How can I help someone with suicidal feelings? 

It can be very distressing if you are worried about someone who feels suicidal. They may have talked about wanting to end their life, or you may be concerned that they are thinking about it. 

You might feel unsure of what to do, but there are lots of things that might help. You could: 

  • encourage them to talk about their feelings 
  • encourage them to seek treatment and support
  • offer emotional support 
  • offer practical support 
  • help them think of ideas for self-help 
  • help them to make a support plan 

“The main aspect of supporting someone through this is compassion, listening and most importantly not overreacting or becoming upset. Remaining calm and talking the situation through is extremely important.” 

It may also be helpful to remove things that someone could use to harm themselves, particularly if they have mentioned specific things they might use. 

For more information on encouraging someone to seek treatment for suicidal feelings, see our information on supporting someone else to seek treatment

What to do in an emergency 

If someone has attempted suicide, call 999 and stay with them until the ambulance arrives. 

If you’re worried that someone is at immediate risk of taking their own life, if you can, you should remove anything the person could use to harm themselves.
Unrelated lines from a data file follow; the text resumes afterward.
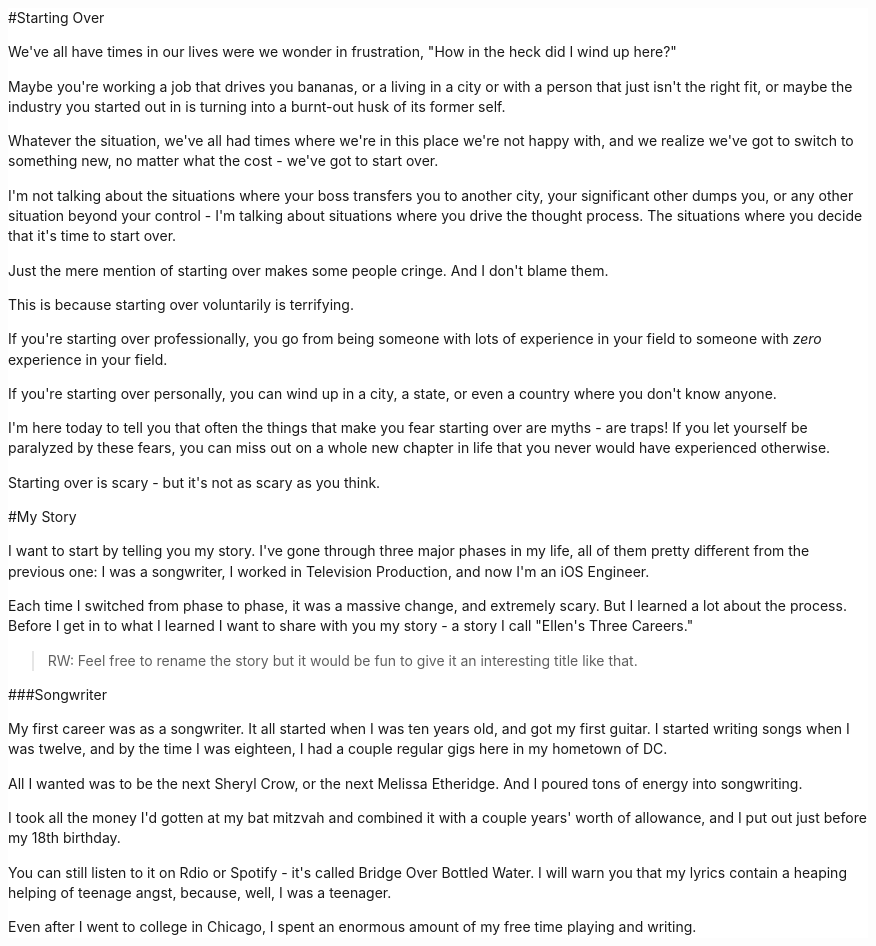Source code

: #Starting Over

We've all have times in our lives were we wonder in frustration, "How in the heck did I wind up here?"

Maybe you're working a job that drives you bananas, or a living in a city or with a person that just isn't the right fit, or maybe the industry you started out in is turning into a burnt-out husk of its former self.

Whatever the situation, we've all had times where we're in this place we're not happy with, and we realize we've got to switch to something new, no matter what the cost - we've got to start over.

I'm not talking about the situations where your boss transfers you to another city, your significant other dumps you, or any other situation beyond your control - I'm talking about situations where you drive the thought process. The situations where you decide that it's time to start over.

Just the mere mention of starting over makes some people cringe. And I don't blame them.

This is because starting over voluntarily is terrifying.

If you're starting over professionally, you go from being someone with lots of experience in your field to someone with *zero* experience in your field.

If you're starting over personally, you can wind up in a city, a state, or even a country where you don't know anyone.

I'm here today to tell you that often the things that make you fear starting over are myths - are traps! If you let yourself be paralyzed by these fears, you can miss out on a whole new chapter in life that you never would have experienced otherwise.

Starting over is scary - but it's not as scary as you think.

#My Story

I want to start by telling you my story. I've gone through three major phases in my life, all of them pretty different from the previous one: I was a songwriter, I worked in Television Production, and now I'm an iOS Engineer.

Each time I switched from phase to phase, it was a massive change, and extremely scary. But I learned a lot about the process. Before I get in to what I learned I want to share with you my story - a story I call "Ellen's Three Careers."

>RW: Feel free to rename the story but it would be fun to give it an interesting title like that.

###Songwriter

My first career was as a songwriter. It all started when I was ten years old, and got my first guitar. I started writing songs when I was twelve, and by the time I was eighteen, I had a couple regular gigs here in my hometown of DC.

All I wanted was to be the next Sheryl Crow, or the next Melissa Etheridge. And I poured tons of energy into songwriting.

I took all the money I'd gotten at my bat mitzvah and combined it with a couple years' worth of allowance, and I put out just before my 18th birthday.

You can still listen to it on Rdio or Spotify - it's called Bridge Over Bottled Water. I will warn you that my lyrics contain a heaping helping of teenage angst, because, well, I was a teenager.

Even after I went to college in Chicago, I spent an enormous amount of my free time playing and writing.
It’s best to stay with them and take one of these steps: 

  • ring their family doctor or out of hours service for an emergency appointment 
  • contact their Integrated Community Centre for Mental Wellness (ICCMW) if they have one 
  • encourage them to ring Samaritans on 2896 0000 (24 hours a day)

See our Find Help Now page for more information on organisations that could help. 

  • go to the nearest hospital emergency room or call 999 for an ambulance 

See our information on suicidal feelings if you are experiencing suicidal feelings yourself. 

“It has helped me to have someone who loves me who accepts that I am feeling what I am feeling, and yet choose to remain with me quietly and encourage, but not force me, to have a sip of water or a bite of something, or go for a walk with them, etc.”